((

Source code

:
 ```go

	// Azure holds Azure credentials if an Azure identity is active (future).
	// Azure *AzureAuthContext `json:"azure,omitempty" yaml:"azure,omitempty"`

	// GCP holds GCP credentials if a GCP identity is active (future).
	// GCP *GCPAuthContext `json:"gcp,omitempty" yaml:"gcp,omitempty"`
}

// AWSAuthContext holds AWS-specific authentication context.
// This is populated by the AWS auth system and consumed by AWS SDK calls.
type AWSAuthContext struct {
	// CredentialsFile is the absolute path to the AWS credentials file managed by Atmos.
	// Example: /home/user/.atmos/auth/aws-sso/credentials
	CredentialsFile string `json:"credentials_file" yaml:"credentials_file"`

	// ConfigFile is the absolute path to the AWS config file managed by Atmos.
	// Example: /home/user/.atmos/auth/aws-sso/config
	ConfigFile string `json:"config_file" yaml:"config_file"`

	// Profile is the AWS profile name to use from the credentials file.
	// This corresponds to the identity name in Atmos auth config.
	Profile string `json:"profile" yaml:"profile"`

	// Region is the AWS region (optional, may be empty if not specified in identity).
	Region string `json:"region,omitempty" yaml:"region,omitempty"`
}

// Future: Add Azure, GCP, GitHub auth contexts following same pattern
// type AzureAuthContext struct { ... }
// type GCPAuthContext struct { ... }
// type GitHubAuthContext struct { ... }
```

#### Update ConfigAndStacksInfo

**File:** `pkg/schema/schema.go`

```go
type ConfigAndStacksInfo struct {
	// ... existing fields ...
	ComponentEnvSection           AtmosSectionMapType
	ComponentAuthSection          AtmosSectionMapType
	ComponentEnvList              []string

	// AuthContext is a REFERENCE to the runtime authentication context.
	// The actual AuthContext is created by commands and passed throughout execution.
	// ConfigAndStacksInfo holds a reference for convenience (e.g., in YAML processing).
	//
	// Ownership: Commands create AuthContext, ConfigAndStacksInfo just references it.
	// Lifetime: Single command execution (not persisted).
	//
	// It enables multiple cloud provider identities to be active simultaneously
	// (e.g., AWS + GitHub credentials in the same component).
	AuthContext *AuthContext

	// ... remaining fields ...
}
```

))

INSTRUCTIONS FOR THE TASK ▸ From the records given above, copy all lines containing "user".

RESULT OF THE TASK ▸
	// Example: /home/user/.atmos/auth/aws-sso/credentials
	// Example: /home/user/.atmos/auth/aws-sso/config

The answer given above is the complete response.